Et soudain, à la sortie de Dantzig Twist, par l’effet magique d’une puissante alchimie, ces images fortes se concentrent et se décalquent sur les chansons de Marquis de Sade, ce groupe français de Rennes – une ville Bretonne dont je ne connais rien mais que j’imagine sinistre et pluvieuse. J’irai voir moult fois le groupe en concert en commençant par l’école polytechnique, puis jusqu’à Rennes aux Transmusicales, avec mes affaires entassées dans un sac poubelle noir. 

Je fais mes études dans un vieux lycée parisien dont les couloirs recouverts de boiseries sombres et les vitraux colorés te sapent le moral, surtout en hiver ; mais il est situé dans un quartier plein de ressources – Saint-Michel – où les disquaires, les cinémas, les libraires pullulent. Ainsi les heures de perm sont bien remplies. Gibert, Boulinier, New Rose, offrent un beau panorama de disques, nouveautés et collectors confondus. Les groupes punks ne m’intérèssent pas plus que ça, les Sex pistols me font à peine rire et je n’aime pas le reggae. D’autres groupes attirent un peu plus mon attention, mais rien de comparable (nothing compared) à l’effet produit par la musique de ces types qui marchent en rang dans la nuit rennaise en costard cravate et têtes d’enterrement. Ils dégagent une force secrète, une puissance mystérieuse, ils sont animés d’une détermination sans faille.

Leur univers a la couleur du plomb avec lequel je les dessine, en ajoutant juste quelques lueurs de jaune. Dans mes cases de BD que je décline aussi en mini badges et en tatouages éphémères (traduction : permanent marker), ils se promènent dans les rues biscornues du Dr Caligari, hantent des sous-sols cimentés éclairés par de maigres ampoules, traînent dans les égouts ou dans la jungle avec leurs grands manteaux d’agents secrets d’Allemagne de l’Est. J’imagine le sax de Paboeuf résonner au fin fonds de bunkers – l’univers de Marc Caro n’est pas bien loin – dans des salles secrètes tapissées de rideaux cramoisis.

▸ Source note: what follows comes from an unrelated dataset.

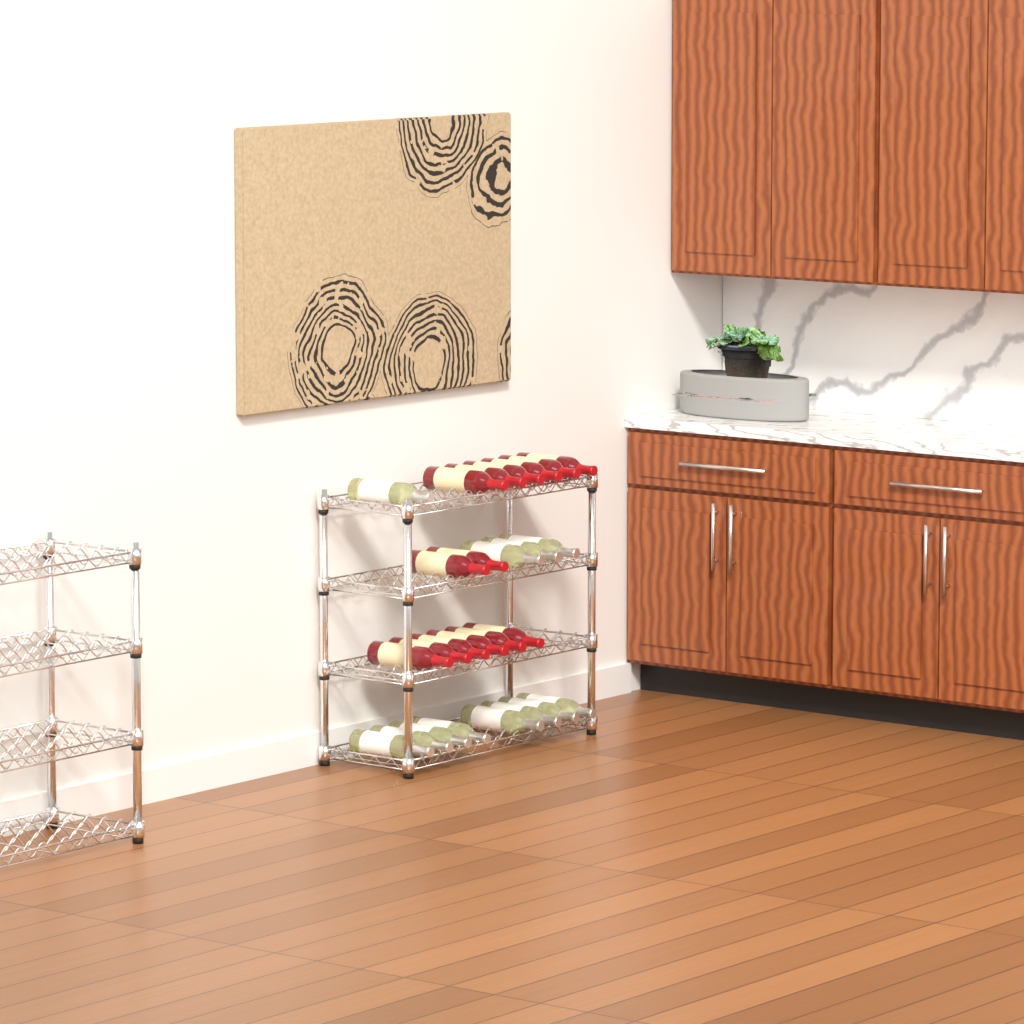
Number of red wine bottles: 14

Ce paysage carcéral de murs aveugles, de rues désertes, de couloirs sans fin, de ciel bas et lourd pesant comme un couvercle est aussi un monde de solitude, d’ennui, de frustration, où la difficulté de pouvoir s’exprimer pleinement résonne en écho avec tout ce qui me touche, ma vie au lycée, de la lecture de Jean Giono au film Les indiens sont encore loin où la jeune Jenny Kern (Isabelle Huppert) parle de « l’indicible lieu de l’impossible rencontre » en référence à Tonio Kröger **, un autre jeune délinquant comme « Henry ». Il y a un immense désespoir qui émane des chansons de Marquis de Sade, mais assumé, consenti et transcendé par ce son unique qui catalyse les pensées sombres, l’angoisse, la déprime pour les transformer en une énergie pure et incandescente.

La pochette n’est pas à la hauteur de mes espérances, ou plutôt n’illustre pas à la perfection ce que j’avais en tête. Fond rouge : pas mal, typo tracée par une plume/pinceau énervée : soit, typo art déco pour « Dantzig twist » : bizarre mais j’aime bien. Chose plutôt rare, les membres du groupes sont représentés en dessin.

Parenthèse : même si il manque Daniel Paboeuf, mon héros, qui a déclenché mon envie de jouer du saxophone (a l’instar de Pierrick Pedron qui m’a révélé cette information il y a peu). Fin de la parenthèse.

Un dessin donc, dans le style d’Egon Schiele avec Thierry Alexandre, le bassiste, au premier plan, portant une chemise rouge à la Kraftwerk ! D’ailleurs, d’après moi, il y a plus qu’une coïncidence dans cette ressemblance (Robot 1978 – Dantzig twist 1979). Mon goût pour le noir et blanc me fait préférer les photos charbonneuses et un peu floues de la pochette intérieure qui laissent plus de place à l’imagination. 

Cependant, son côté affiche de propagande attire le regard, on la repère de loin. A peine aperçue du coin de l’œil dans n’importe quel endroit, elle brille comme un signal de complicité qui fait battre le cœur. Oui, cet album cache un trésor, intact, un monolithe rouge figé dans le temps. Rien ne pourra le polluer, ni la photo de couverture d’Actuel où « les jeunes gens modernes aiment leurs mamans », ni Philippe Pascal posant pour une marque de chaussettes avec – ironie – un saxophone !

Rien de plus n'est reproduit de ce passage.